Inclusion in the shortlist took Fuller by surprise after a particularly difficult year, she says. In her podcast, she relived the aftermath of a disaster, which was equal parts terrifying and terribly life-altering.

wildfires destroyed Grace Fuller's house

Grace Fuller '25 lost her home in the Colorado wildfires.

“As we sped away from our flaming neighborhood, I rambled more at my mom than to her,” she shares in the podcast. “In hindsight, I think it’s probably because silence felt worse. The silence left a space for my brain to fill with scattered flashes of what just happened, of sud and dusk in my eyes, and of the darkness looming in the sky around me.”

Fuller had less than eight minutes to capture not only a terrible incident but also the emotional whirlwind that followed. Included were interviews with her father, mother and younger brother. Their thoughts and feelings help paint the whole picture, she says, as they relied on each other in trying to find their footings. For her parents, that included grieving the loss of things that bear witness to their lives.
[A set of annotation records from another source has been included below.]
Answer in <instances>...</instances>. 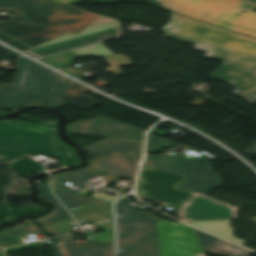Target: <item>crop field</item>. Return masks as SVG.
<instances>
[{
	"label": "crop field",
	"mask_w": 256,
	"mask_h": 256,
	"mask_svg": "<svg viewBox=\"0 0 256 256\" xmlns=\"http://www.w3.org/2000/svg\"><path fill=\"white\" fill-rule=\"evenodd\" d=\"M44 210L42 205H32L24 208L13 209L8 203H0V213L3 220L21 217Z\"/></svg>",
	"instance_id": "a9b5d70f"
},
{
	"label": "crop field",
	"mask_w": 256,
	"mask_h": 256,
	"mask_svg": "<svg viewBox=\"0 0 256 256\" xmlns=\"http://www.w3.org/2000/svg\"><path fill=\"white\" fill-rule=\"evenodd\" d=\"M194 230L205 253L217 256H249L251 253H253L216 237L202 233L196 229Z\"/></svg>",
	"instance_id": "4a817a6b"
},
{
	"label": "crop field",
	"mask_w": 256,
	"mask_h": 256,
	"mask_svg": "<svg viewBox=\"0 0 256 256\" xmlns=\"http://www.w3.org/2000/svg\"><path fill=\"white\" fill-rule=\"evenodd\" d=\"M210 78L230 82V86L240 91V96L251 104L256 103V66L248 73L218 67Z\"/></svg>",
	"instance_id": "cbeb9de0"
},
{
	"label": "crop field",
	"mask_w": 256,
	"mask_h": 256,
	"mask_svg": "<svg viewBox=\"0 0 256 256\" xmlns=\"http://www.w3.org/2000/svg\"><path fill=\"white\" fill-rule=\"evenodd\" d=\"M19 175H29L31 173L44 170L43 167L35 162H32L28 159L20 160L11 165Z\"/></svg>",
	"instance_id": "d3111659"
},
{
	"label": "crop field",
	"mask_w": 256,
	"mask_h": 256,
	"mask_svg": "<svg viewBox=\"0 0 256 256\" xmlns=\"http://www.w3.org/2000/svg\"><path fill=\"white\" fill-rule=\"evenodd\" d=\"M165 32L256 55V39L172 14Z\"/></svg>",
	"instance_id": "dd49c442"
},
{
	"label": "crop field",
	"mask_w": 256,
	"mask_h": 256,
	"mask_svg": "<svg viewBox=\"0 0 256 256\" xmlns=\"http://www.w3.org/2000/svg\"><path fill=\"white\" fill-rule=\"evenodd\" d=\"M73 52L76 55H78L79 57H87V56H91V55H94L96 57H101V56L113 54L102 43L93 45V46H89V47H85V48H81V49H77Z\"/></svg>",
	"instance_id": "750c4746"
},
{
	"label": "crop field",
	"mask_w": 256,
	"mask_h": 256,
	"mask_svg": "<svg viewBox=\"0 0 256 256\" xmlns=\"http://www.w3.org/2000/svg\"><path fill=\"white\" fill-rule=\"evenodd\" d=\"M61 256H85V253L67 254V255H61Z\"/></svg>",
	"instance_id": "c21b1889"
},
{
	"label": "crop field",
	"mask_w": 256,
	"mask_h": 256,
	"mask_svg": "<svg viewBox=\"0 0 256 256\" xmlns=\"http://www.w3.org/2000/svg\"><path fill=\"white\" fill-rule=\"evenodd\" d=\"M171 145V143L165 142L164 139L150 134L147 144V153H159L160 148L170 147Z\"/></svg>",
	"instance_id": "1d83c4d3"
},
{
	"label": "crop field",
	"mask_w": 256,
	"mask_h": 256,
	"mask_svg": "<svg viewBox=\"0 0 256 256\" xmlns=\"http://www.w3.org/2000/svg\"><path fill=\"white\" fill-rule=\"evenodd\" d=\"M0 39L9 43V44H11V45H13V46H15V47H17V48H19V49H21V50H23V51L31 49V47L15 40V39H12V38H10V37L2 34V33H0Z\"/></svg>",
	"instance_id": "120bbe31"
},
{
	"label": "crop field",
	"mask_w": 256,
	"mask_h": 256,
	"mask_svg": "<svg viewBox=\"0 0 256 256\" xmlns=\"http://www.w3.org/2000/svg\"><path fill=\"white\" fill-rule=\"evenodd\" d=\"M68 132L143 141L144 132L98 117L66 126Z\"/></svg>",
	"instance_id": "d1516ede"
},
{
The rest of the podcast was based on a piece of writing that she used to reflect on what had happened. At Lehigh, she plans to major in English with a concentration in creative writing. Writing has always helped Fuller process her emotions and, in this instance, grief. Fuller says she put her emotions on paper as they occurred to her, afraid she would lose them too.

She couldn’t cry. She couldn’t cry watching her neighborhood burning on live news. She couldn’t cry driving away from her standing house for the last time. She had been able to conceal her grief until her music, on random shuffle, played The Feels by Twice, as she was just wandering aimlessly through the aisles of Target. Then it came.

“I was staring at a row of pajama pants that weren’t available in my size, and suddenly I was crying,” she says in the podcast. “Crying because this song was on my Dance It Out playlist, and all it made me want to do was dance in my room. My room that I didn’t have anymore. My room that was burnt to a crisp and filled with the ashes of everything else.”

Fuller expressed gratitude to the Lehigh community for its support after the fires. Her family had a GoFundMe after they were safely evacuated and moved to a temporary home. Fuller says many Lehigh families spread the word and donated. On campus, she also felt a sentimental attachment to her home away from home.

“When it was time for me to return to Lehigh, I didn’t know if I was ready,” she says. “But then I thought it would be nice to just be in a different environment and back in my dorm room, where I had my decorations, some mementos and what was left of my growing up.”

The kitchen where she baked with her mom. The dining table where she faced off against her father in chess. The backyard where she competed in badminton with her little brother. Those losses were significant. And they still feel like wounds, she says, but they’re healing over. More importantly, she says, she knows now more than ever the importance of family—of her parents and brother, who made those spaces special in the first place.

“I can’t go back to my house, but I can go back to my home,” she says in the podcast. “As it turned out, that never left.”